Detention centres, not rubber dinghies, are the modern-day slave ships
The horrors of Manston Airfield have more in common with the slave trade than the boats bringing people to Dover.
‘View yon vessel, with sails expanded, ploughing the deep – Contemplate for a moment the scene which it exhibits – Within that receptacle of human misery, are contained hundreds of beings, possessing passions and feelings congenial to thine own’ – William Belsham, 1790
In May 1788, Sir William Dolben, one of two MPs for Oxford University, described conditions on board the British slave ships as they transported their captives from Africa to the Caribbean. The enslaved people, he said, were crammed into the holds of ships, with very little room to sleep, chained to each other and to the deck. They were given very little food or water, and they were left to “roll about in their own sickness”.
In our current political climate, invoking the horrors of the Middle Passage plays into political narratives of evil traffickers and perilous crossings. But it’s not the sea that links the slave trade to what’s happening now on the English Channel. Nor is it the people providing the boats. If there’s a parallel to be found, it’s that, in both instances, the British state has sanctioned the capture and abuse of people on the move.
If we consider the principles of humanity and justice, as the eighteenth-century abolitionists urge us to do, it becomes clear that slave-ship conditions are not replicated on the boats. They are found in the catastrophic overcrowding and inhumane conditions of the processing site in Manston. And they are the work of the British government.
Setting the level of accepted suffering
When Dolben spoke in Parliament, he wasn’t aiming as high as the complete abolition of slavery. He was instead arguing for new regulations that would reduce the suffering the slaves endured. His bill proposed that captains should be restrained from taking on more slaves than their vessels could hold, that fresh air should be mandatory in the underdecks, and that captives should be given more space and wholesome food.
Merchants opposed the bill and denied their practices were cruel. In Parliamentary debate, Charles Fox expressed hope that the accusations were exaggerated, out of consideration for the slaves and the reputations of slave merchants, and William Pitt argued that no one should decline to support the bill if the odious conditions were proved. The bill passed.
We need to ask whether our operating model for welcoming refugees should bear any similarity to that of slave merchants.
In the processing site at Manston, David Neal, the independent chief inspector of borders and immigration, said he had been left “speechless” by the wretched conditions he saw there. Official figures are that about 3000 people were being held on a site designed for 1000, and with a maximum capacity of 1600. An outbreak of diphtheria was confirmed on 20 October, a highly contagious infection made worse by unhygienic conditions that can cause blisters and ulcers on the legs, feet and hands. There have also been cases of norovirus and scabies. People have been arriving in Dover with petrol and salt burns, suffering from exposure and exhaustion, only to be left to sleep on the floors of tents at Manston. The odious conditions have been proved.
The home secretary, Suella Braverman, seems to reject even the modest goals of the Dolben Act; a government source told LBC that Braverman prevented the use of alternative hotel accommodation to reduce overcrowding. Meanwhile, Robert Jenrick, a minister at the Home Office, did his best to limit the reputational damage. He said the number of detainees will be reduced and that Manston will be returned to a “sustainable operating model”.
The question, of course, is what that means. The stories coming out of Manston are a stark reminder of how the Home Office treats people coming to the UK to claim asylum. Their methods are improper, degrading, and troublingly close to how abolitionists described the transportation of slaves at the end of the eighteenth century. For a country that so readily claims the mantle of having abolished the slave trade, we need to ask whether our operating model for welcoming refugees should bear any similarity to that of slave merchants trying to rescue their reputations.

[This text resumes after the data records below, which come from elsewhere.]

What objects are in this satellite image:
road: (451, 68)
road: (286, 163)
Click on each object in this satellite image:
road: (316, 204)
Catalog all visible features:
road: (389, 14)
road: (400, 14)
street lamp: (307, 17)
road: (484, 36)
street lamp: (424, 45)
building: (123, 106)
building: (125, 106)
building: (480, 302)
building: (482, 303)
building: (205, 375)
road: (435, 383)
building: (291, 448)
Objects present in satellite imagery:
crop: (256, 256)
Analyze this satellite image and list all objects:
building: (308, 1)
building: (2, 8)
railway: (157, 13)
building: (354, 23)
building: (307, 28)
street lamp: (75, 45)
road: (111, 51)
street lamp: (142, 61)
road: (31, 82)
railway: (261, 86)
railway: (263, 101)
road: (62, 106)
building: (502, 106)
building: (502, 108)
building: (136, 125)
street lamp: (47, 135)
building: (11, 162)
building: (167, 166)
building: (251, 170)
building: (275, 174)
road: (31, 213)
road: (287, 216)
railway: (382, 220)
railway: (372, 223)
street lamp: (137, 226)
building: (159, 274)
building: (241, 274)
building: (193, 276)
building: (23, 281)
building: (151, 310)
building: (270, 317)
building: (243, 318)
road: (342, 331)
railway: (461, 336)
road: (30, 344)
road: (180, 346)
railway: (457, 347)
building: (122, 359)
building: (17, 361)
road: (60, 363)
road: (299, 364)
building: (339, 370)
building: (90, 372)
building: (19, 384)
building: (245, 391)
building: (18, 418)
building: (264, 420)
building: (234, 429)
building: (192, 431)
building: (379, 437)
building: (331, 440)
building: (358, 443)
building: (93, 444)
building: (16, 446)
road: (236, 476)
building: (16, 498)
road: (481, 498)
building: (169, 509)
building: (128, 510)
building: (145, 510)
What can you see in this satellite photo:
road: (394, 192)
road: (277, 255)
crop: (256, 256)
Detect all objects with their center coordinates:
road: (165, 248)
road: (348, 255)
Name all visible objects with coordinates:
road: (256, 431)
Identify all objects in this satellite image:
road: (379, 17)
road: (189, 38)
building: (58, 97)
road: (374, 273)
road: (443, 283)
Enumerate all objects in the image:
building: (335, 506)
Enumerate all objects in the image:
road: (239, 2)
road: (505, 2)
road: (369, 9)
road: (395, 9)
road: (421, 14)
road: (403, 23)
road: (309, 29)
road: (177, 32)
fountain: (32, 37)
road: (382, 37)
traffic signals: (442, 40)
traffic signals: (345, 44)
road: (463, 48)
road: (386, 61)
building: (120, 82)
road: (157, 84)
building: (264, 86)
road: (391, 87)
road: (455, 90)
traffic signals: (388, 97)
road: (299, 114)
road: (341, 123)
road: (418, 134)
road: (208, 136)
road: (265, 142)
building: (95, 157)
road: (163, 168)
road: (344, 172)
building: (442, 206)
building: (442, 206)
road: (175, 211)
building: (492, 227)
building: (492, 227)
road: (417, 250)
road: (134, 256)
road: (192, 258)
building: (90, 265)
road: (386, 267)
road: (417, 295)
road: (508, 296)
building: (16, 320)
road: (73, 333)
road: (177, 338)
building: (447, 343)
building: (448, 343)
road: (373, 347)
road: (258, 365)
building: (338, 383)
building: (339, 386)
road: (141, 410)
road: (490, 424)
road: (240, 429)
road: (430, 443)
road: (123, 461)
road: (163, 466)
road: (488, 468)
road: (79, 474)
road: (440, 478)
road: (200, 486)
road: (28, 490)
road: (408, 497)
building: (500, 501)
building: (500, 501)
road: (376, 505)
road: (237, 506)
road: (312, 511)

Being anti-slavery in the 21st century
In 1788, the movement for the abolition of the slave trade was gaining ground. But there were also those like Dolben, who sought remedies he thought were more attainable in the face of “evils of great magnitude and long establishment”, as Henry Beaufoy put it. The Dolben Act reduced overcrowding and gave the human cargo on board the slave ships some air to breathe. It alleviated some of the immediate suffering. But the slave trade continued for another 20 years.
In the debate on 2 June 1788, William Pitt argued that the continuance of the trade was contrary to every humane and Christian principle. He said that members of both Houses of Parliament should endeavour to extricate themselves from the guilt and remorse that “every man ought to feel for having so long permitted such cruelties to have been suffered by human beings”.
Whilst the abolition of borders may feel as visionary and impracticable as the abolition of the slave trade felt to some MPs in 1788, being on the side of anti-slavery means that Parliament now needs to extricate the British state from its current operating model for dealing with refugees. The debates of 1788 led to a temporary reform, but also turned the attention of the legislature and the public to the question of abolition and to the principles of humanity and justice. Let that happen again.